▶ _Assignment_: What you return must be an exact copy of the lines in the listing below between the line holding "X155950000Y-105100000D03*" and the line holding "X160900000Y-111350000D03*", inclusive, and nothing more.

--- Exercise materials Enclosed Below ---

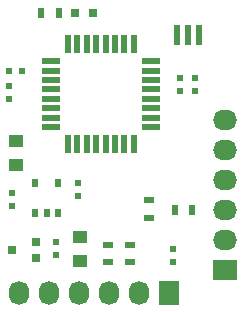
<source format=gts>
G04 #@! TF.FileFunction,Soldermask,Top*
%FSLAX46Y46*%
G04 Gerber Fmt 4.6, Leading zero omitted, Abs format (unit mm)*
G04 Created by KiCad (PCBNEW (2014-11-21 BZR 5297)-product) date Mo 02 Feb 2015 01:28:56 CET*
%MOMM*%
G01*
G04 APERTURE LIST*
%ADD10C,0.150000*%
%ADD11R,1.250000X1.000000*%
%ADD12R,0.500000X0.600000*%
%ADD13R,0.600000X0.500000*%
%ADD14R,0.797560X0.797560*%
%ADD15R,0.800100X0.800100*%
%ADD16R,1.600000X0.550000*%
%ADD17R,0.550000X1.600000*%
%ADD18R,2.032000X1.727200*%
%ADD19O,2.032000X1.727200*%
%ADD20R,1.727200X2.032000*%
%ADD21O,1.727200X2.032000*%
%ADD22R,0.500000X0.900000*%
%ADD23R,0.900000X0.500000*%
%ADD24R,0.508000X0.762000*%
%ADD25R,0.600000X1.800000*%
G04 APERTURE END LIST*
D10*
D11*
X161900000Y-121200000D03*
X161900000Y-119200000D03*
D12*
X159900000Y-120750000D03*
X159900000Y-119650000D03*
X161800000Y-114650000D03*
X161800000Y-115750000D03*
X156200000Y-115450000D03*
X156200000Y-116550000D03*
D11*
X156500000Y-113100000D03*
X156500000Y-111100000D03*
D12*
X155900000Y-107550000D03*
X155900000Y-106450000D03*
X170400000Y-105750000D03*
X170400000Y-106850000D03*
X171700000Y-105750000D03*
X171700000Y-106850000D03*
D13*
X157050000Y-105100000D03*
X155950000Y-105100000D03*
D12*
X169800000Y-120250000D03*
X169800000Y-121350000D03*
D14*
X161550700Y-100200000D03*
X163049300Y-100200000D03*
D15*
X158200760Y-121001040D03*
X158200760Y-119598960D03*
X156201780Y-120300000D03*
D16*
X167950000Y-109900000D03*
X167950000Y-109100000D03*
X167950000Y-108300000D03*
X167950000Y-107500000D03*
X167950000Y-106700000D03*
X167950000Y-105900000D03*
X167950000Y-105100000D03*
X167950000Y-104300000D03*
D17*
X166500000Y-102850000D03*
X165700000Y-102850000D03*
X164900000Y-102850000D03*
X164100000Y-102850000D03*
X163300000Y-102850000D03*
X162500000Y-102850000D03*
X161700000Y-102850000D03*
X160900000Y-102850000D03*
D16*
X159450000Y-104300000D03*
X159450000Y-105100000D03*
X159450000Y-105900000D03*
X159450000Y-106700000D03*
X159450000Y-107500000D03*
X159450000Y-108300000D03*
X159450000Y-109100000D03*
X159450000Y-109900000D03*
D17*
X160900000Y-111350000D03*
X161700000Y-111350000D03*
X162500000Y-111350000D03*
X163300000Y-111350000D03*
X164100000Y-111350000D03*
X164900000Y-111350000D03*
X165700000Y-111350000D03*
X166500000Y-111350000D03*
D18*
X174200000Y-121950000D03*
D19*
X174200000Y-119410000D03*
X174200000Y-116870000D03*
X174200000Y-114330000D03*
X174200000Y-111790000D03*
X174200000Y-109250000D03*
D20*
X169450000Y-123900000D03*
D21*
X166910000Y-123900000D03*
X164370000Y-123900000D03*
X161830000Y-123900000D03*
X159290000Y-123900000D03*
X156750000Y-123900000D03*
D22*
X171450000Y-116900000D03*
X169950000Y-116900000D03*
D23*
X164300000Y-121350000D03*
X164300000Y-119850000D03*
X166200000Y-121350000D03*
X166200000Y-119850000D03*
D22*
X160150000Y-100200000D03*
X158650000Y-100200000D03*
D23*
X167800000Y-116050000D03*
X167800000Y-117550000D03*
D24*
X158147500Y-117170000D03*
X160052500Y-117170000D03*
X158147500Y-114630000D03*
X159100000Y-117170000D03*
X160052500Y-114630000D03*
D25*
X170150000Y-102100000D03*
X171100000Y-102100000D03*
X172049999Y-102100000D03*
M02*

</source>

--- End of Enclosed Exercise materials ---
--- Exercise materials Enclosed Below ---

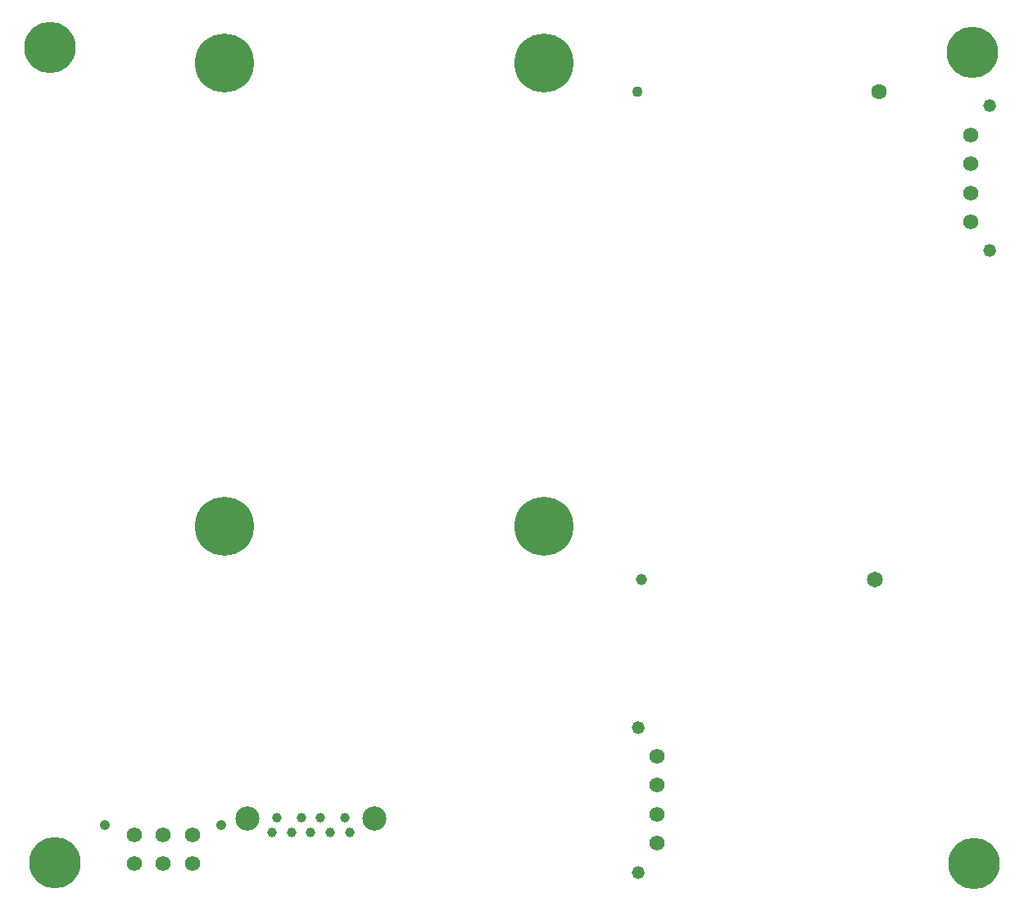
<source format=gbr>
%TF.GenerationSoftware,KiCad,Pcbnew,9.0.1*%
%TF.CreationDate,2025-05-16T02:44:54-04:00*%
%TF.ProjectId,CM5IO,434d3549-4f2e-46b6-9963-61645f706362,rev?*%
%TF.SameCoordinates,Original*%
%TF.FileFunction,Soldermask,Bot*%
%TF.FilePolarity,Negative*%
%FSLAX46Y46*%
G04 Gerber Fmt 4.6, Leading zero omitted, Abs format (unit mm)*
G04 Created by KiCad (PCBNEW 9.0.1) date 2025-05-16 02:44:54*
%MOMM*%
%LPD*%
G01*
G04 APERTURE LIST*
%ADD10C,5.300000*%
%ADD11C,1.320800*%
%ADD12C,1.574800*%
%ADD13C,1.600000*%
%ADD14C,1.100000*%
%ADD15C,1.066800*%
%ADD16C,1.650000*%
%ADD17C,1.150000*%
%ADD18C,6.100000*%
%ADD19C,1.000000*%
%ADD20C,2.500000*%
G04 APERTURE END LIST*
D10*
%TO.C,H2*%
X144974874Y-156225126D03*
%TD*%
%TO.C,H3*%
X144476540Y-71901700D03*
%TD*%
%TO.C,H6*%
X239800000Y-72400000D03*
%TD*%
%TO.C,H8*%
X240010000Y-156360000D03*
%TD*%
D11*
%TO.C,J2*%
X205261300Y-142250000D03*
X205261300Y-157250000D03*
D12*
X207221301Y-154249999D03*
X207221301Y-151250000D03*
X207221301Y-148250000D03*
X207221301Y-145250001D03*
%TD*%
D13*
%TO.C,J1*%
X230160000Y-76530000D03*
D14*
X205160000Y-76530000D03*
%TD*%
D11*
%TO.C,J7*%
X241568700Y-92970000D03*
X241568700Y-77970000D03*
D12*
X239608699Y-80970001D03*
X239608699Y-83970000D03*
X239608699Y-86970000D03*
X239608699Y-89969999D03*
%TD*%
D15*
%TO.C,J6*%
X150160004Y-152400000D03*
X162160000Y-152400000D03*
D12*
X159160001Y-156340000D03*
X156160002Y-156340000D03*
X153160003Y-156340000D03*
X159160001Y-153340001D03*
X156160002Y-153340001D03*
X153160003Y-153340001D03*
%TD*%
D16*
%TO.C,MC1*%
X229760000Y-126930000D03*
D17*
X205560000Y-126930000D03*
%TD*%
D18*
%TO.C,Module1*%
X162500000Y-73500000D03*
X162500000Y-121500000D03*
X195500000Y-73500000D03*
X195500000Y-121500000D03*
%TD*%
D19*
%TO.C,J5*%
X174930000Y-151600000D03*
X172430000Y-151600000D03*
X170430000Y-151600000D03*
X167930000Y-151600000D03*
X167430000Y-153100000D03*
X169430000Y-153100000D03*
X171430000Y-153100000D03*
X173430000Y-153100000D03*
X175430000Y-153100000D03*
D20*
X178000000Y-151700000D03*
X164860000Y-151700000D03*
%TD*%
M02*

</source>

--- End of Enclosed Exercise materials ---

▶ _Result for this exercise_:
X155950000Y-105100000D03*
D12*
X169800000Y-120250000D03*
X169800000Y-121350000D03*
D14*
X161550700Y-100200000D03*
X163049300Y-100200000D03*
D15*
X158200760Y-121001040D03*
X158200760Y-119598960D03*
X156201780Y-120300000D03*
D16*
X167950000Y-109900000D03*
X167950000Y-109100000D03*
X167950000Y-108300000D03*
X167950000Y-107500000D03*
X167950000Y-106700000D03*
X167950000Y-105900000D03*
X167950000Y-105100000D03*
X167950000Y-104300000D03*
D17*
X166500000Y-102850000D03*
X165700000Y-102850000D03*
X164900000Y-102850000D03*
X164100000Y-102850000D03*
X163300000Y-102850000D03*
X162500000Y-102850000D03*
X161700000Y-102850000D03*
X160900000Y-102850000D03*
D16*
X159450000Y-104300000D03*
X159450000Y-105100000D03*
X159450000Y-105900000D03*
X159450000Y-106700000D03*
X159450000Y-107500000D03*
X159450000Y-108300000D03*
X159450000Y-109100000D03*
X159450000Y-109900000D03*
D17*
X160900000Y-111350000D03*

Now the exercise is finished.